The main problem with X-Ray/Hospital Massacre is that it is thinly plotted, leading you to suspect that most of it was being made up on the set. Worse, Boaz Davidson is a director to whom subtlety is making every single point with a sledgehammer. Everywhere Barbi Benton goes somebody is leering at her with intent. We get scenes like where she gets in an elevator and Michael Frost seems to be bleeding before revealing that he is eating a hamburger and spilling ketchup all over her shoes. Or where Gay Austin goes up to the 9th floor, which seems perpetually covered in mist (it is supposed to be being fumigated but the mist fills the entire floor even at night, which would surely be a major health hazard especially for a hospital) and the score goes into overdrive with shrieking psycho movie strings for something as little as her opening a locker.

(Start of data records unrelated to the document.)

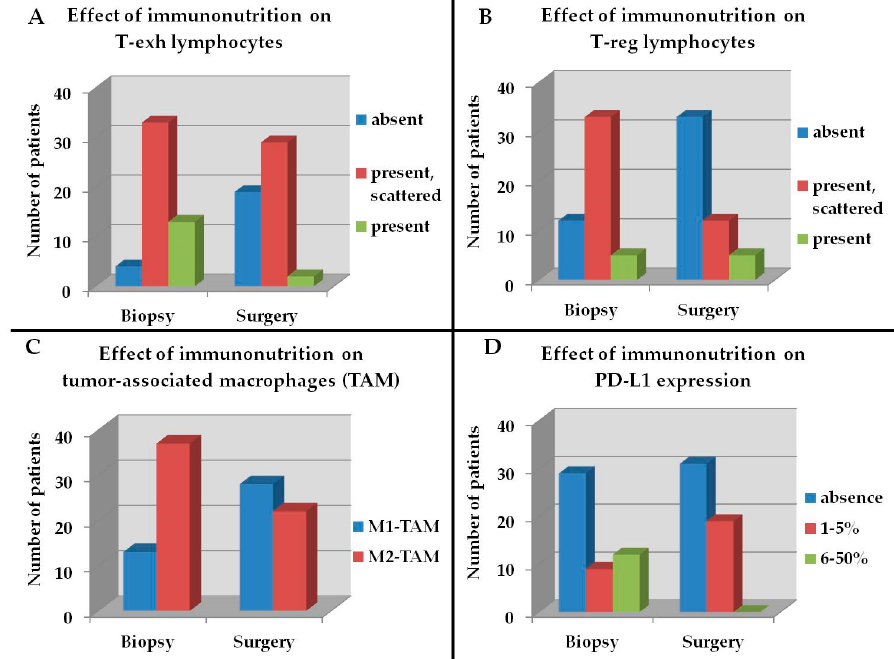
Figure 4. Modulation of TME of patients receiving IN from biopsy to surgical specimen. A , T ‐ exh lymphocytes; B , T ‐ reg cells; C , TAM; D , PD ‐ L1 expression. The differences were statistically significant for all cells evaluated ( p < 0.05).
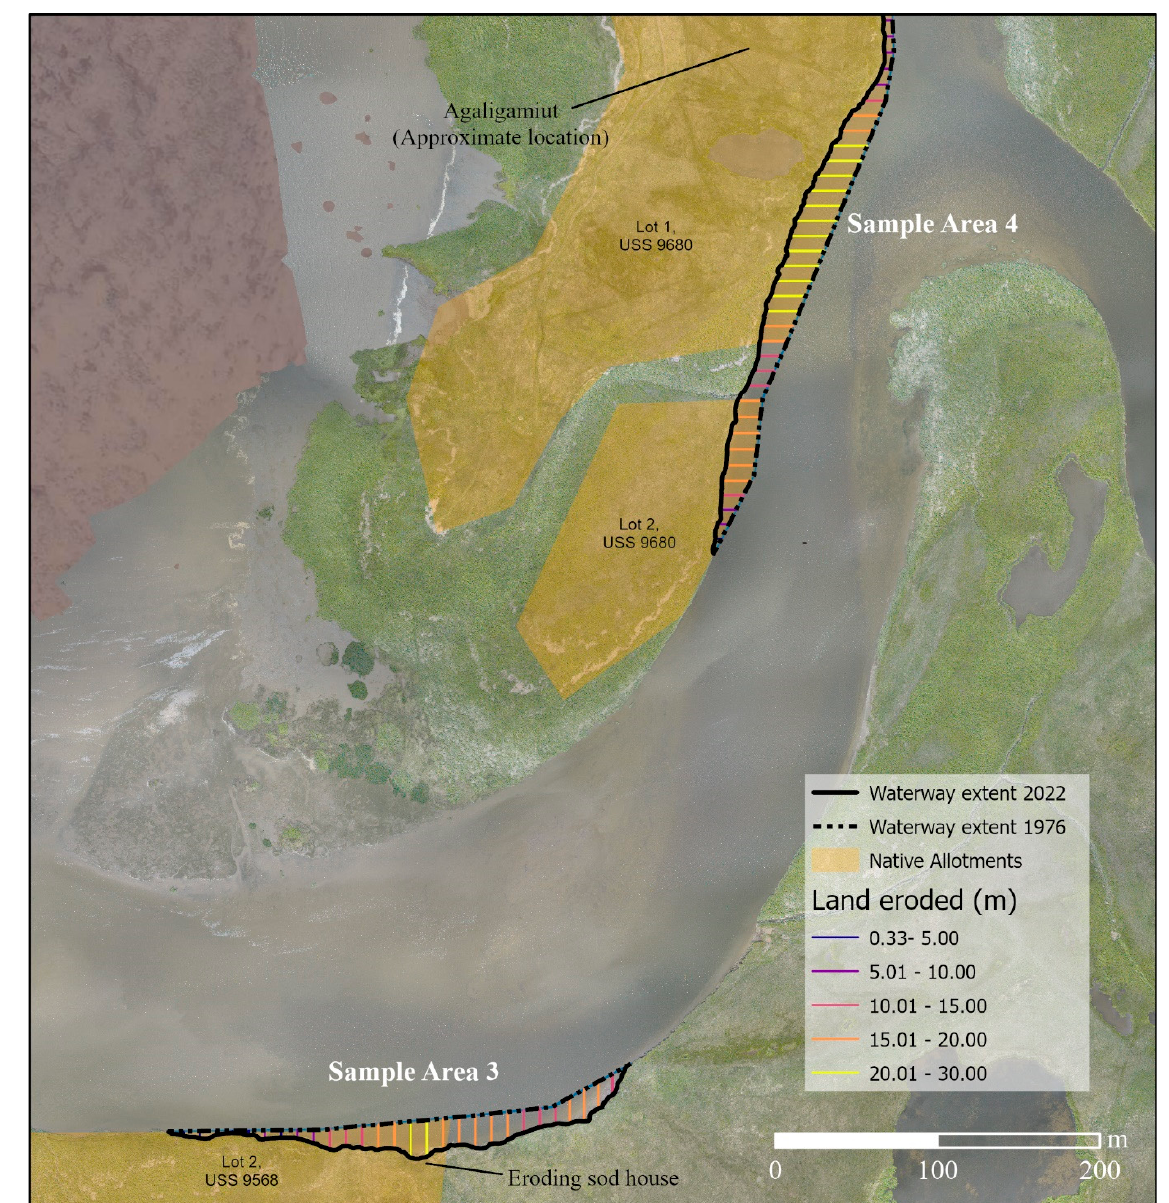
Figure 5. Erosion at the mouth of the Agalig. Aerial orthomosaic by authors (2022). The abandoned village near Sample area 4 was known as Agaligamiut. In the late 19th century, it was a larger settlement than Quinhagak, according to the US census. How-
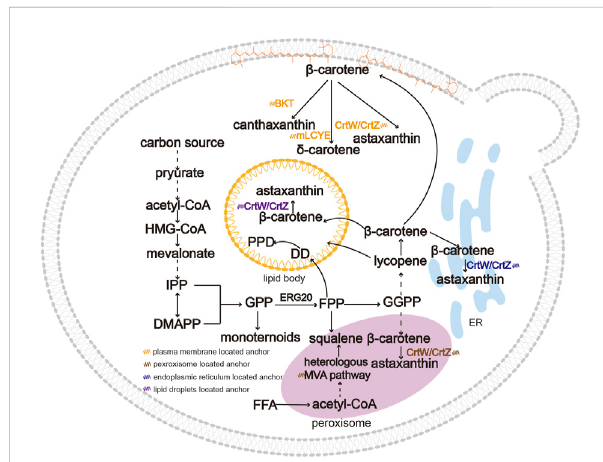
FIGURE 3 An overview of subcellular compartmentalization for the biosynthesis of triterpenoids and tetraterpenoids. Due to their hydrophobicity, triterpenoids and tetraterpenoids are generally sequestered in speci fi c organelles such as LDs, peroxisomes, ER and plasma membrane. Product distribution in strains reduces cytotoxicity and causes spatial separation between substates and products. Moreover, targeting the pathway to more than one compartment can increase the product titer compared to single subcellular compartmentalization. Abbreviations: BKT, β -carotene ketolase; mLCYE, lycopene ε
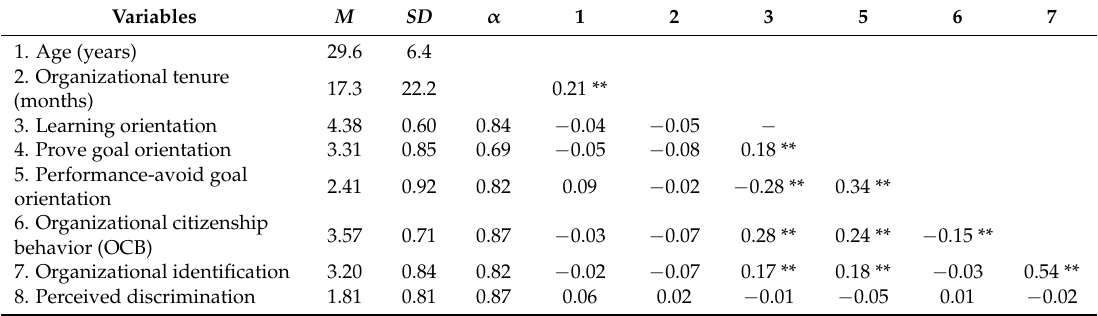
Table 1. Descriptive statistics and correlation matrix ( N =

The film has an entirely gratuitous scene where Barbi Benton is required to strip down and lie on a table for a medical exam – which only turns out to be taking her blood pressure and administering an injection, something that in the normal course of things has no requirement of a patient stripping nude. For all that, the slasher sequences are mild and low on gore. The film’s one moment of pure schlock is when Barbi Benton has a Valentine’s gift delivered – a large round cardboard box that is opened and revealed to contain the severed head of her boyfriend.

Director Boaz Davidson was a Golan-Globus associate back from the days in Israel. He directed a handful of Cannon films with The Last American Virgin (1982), Dutch Treat (1987) and Going Bananas (1987). He has been more active in recent years as a producer with Nu Image, which are responsible for making a great many action and genre films. He has directed a handful of other low-budget films that include the genre likes of American Cyborg: Steel Warrior (1992), the psycho-sexual thriller Blood Run (1994) and the post-holocaust action film LunarCop (1995). Screenwriter Marc Behm had an interestingly varied career that included the script for The Beatles film Help! (1965), Bert I. Gordon’s The Mad Bomber (1972), Cannon’s Lady Chatterly’s Lover and the novel that was adapted as Eye of the Beholder (1999).